Please filter the entries and return only the lines that include "KiCad".

## Hardware project source files
————————
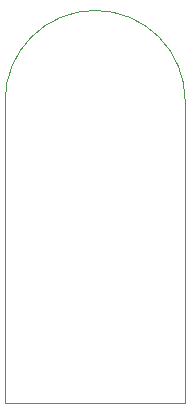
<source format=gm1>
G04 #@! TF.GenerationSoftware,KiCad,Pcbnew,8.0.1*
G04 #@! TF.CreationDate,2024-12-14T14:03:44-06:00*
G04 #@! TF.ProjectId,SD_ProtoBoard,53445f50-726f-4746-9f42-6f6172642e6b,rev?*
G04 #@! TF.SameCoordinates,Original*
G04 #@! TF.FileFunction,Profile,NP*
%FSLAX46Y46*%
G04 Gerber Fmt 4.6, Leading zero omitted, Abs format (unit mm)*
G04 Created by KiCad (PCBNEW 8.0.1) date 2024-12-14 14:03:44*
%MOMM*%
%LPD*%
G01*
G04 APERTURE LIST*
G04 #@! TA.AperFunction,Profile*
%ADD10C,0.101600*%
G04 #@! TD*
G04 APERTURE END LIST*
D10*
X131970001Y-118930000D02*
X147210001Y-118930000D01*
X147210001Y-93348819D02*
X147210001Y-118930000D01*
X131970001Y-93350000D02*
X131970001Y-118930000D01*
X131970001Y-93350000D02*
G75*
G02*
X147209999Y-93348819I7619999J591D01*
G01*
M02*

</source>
————————
## Response to the exercise
G04 #@! TF.GenerationSoftware,KiCad,Pcbnew,8.0.1*
G04 Created by KiCad (PCBNEW 8.0.1) date 2024-12-14 14:03:44*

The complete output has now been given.